With attention to detail during the install, your RTA cabinets can look seamlessly custom. Just take your time, use the proper tools, and remember to continually check for level and square. Your new kitchen will come out looking fantastic.

Frequently Asked Questions About Squaring RTA Cabinets

What are the consequences if cabinets are out of square?

Out of square cabinets can cause a variety of issues:

  • Cabinet doors and drawers may not align properly, leaving uneven gaps.
  • Countertops may not sit level, leaving lips or gaps between counters and cabinets.
  • Appliances like sinks may not fit correctly into crooked cabinet openings.
  • Walls, backsplashes, and other finishes may look obviously crooked.
  • The entire kitchen will look sloppy and poorly built.

Should I use the instructions that came with the cabinets?

The included instructions can provide helpful cabinet-specific tips. However, they are rarely comprehensive. Use them for things like door/drawer adjustment but follow the more detailed steps here for the full installation sequence.

What if my floor is uneven?

Check for level across the entire floor where cabinets will sit. If slightly uneven, adjustable cabinet feet can compensate for small discrepancies when installed. But major dips or slopes in the floor must be remedied before installation.
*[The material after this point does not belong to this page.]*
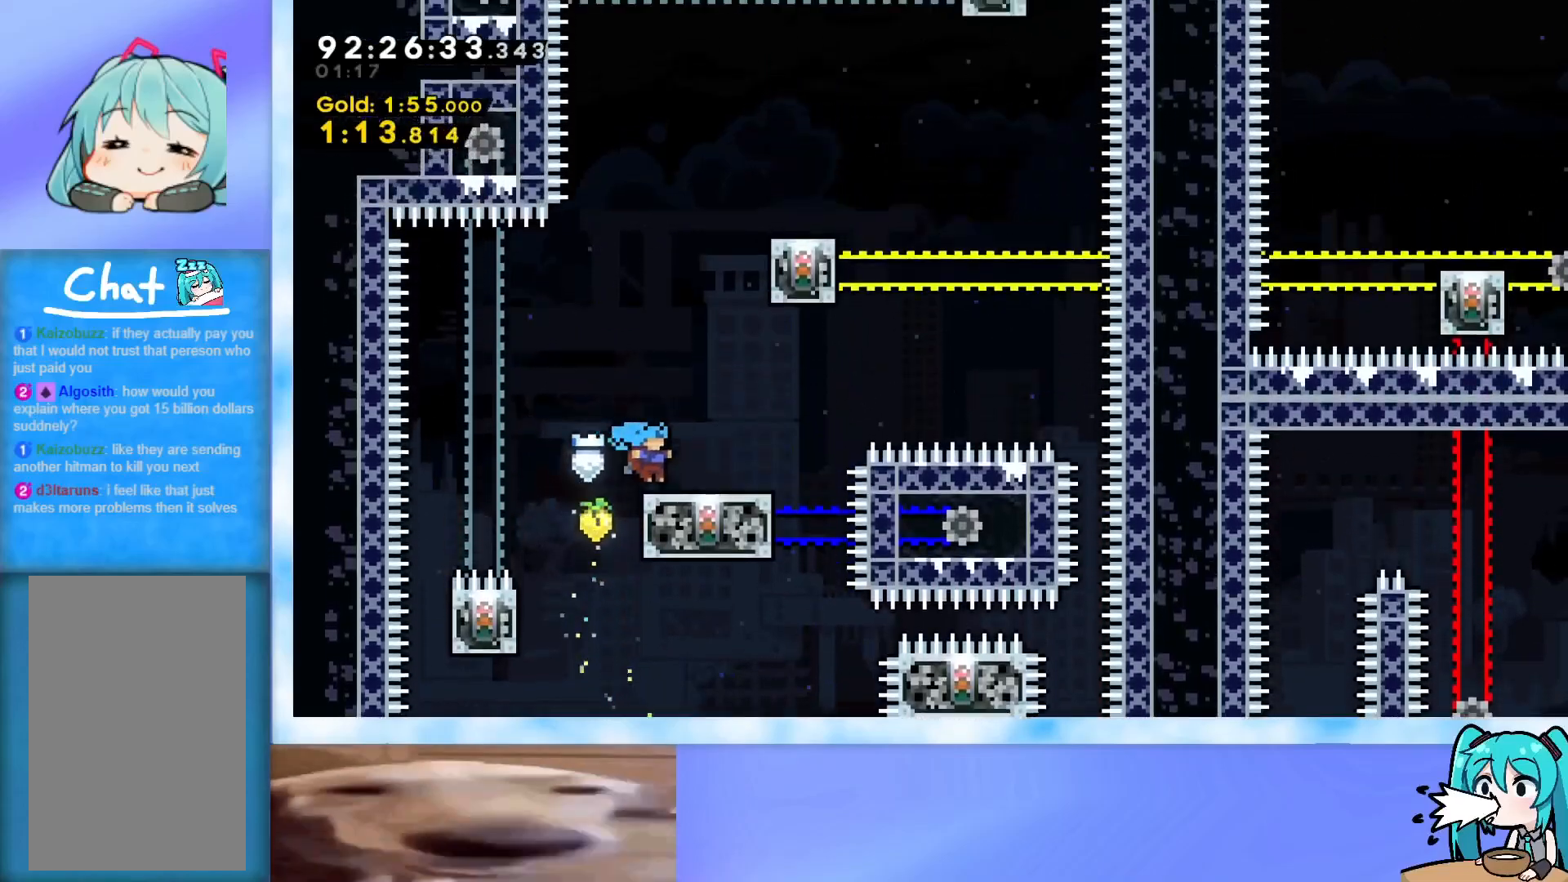
{"keys": ["jump", "right", "up"], "events": [[50, "right", "down"], [250, "right", "up"], [250, "up", "down"], [267, "dash", "down"], [467, "dash", "up"], [467, "right", "down"]]}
Should I fully install uppers before lowers?

It’s recommended to install at least a few upper wall cabinets first. They will give you reference points for aligning the base cabinets underneath them.

How do I allow room for countertops between stacked cabinets?

When mounting wall cabinets above bases, use spacers to drop them down from the wall the thickness of the planned countertop (usually 1 1/2″) to allow room.

My corner cabinet has a gap, what do I do?

This is common with flat pack cabinets in corners. Use the included corner clamps to pull the cabinet fronts flush until fastened. Check for square with a framing square. Shim internally if a small gap remains.

What is the minimum number of screws to use?

For standard 3/4″ cabinet backs, use at least 6-8 wood screws anchored into studs per base cabinet and 4-6 per wall cabinet for adequate support. Stagger screws to reinforce.


Installing RTA cabinets squares up to a rewarding DIY project that can transform the look a kitchen. While getting everything perfectly aligned takes patience and attention to detail, the right techniques make it very achievable. Starting with a strong base cabinet, double checking for level frequently, using clamps to hold alignment, and making slight adjustments with shims are the keys to success. With some careful planning and elbow grease, you can get professional-looking results from assembled cabinets. Just remember to take your time, follow secure fastening procedures, and keep cabinets square for a kitchen you will enjoy for years to come.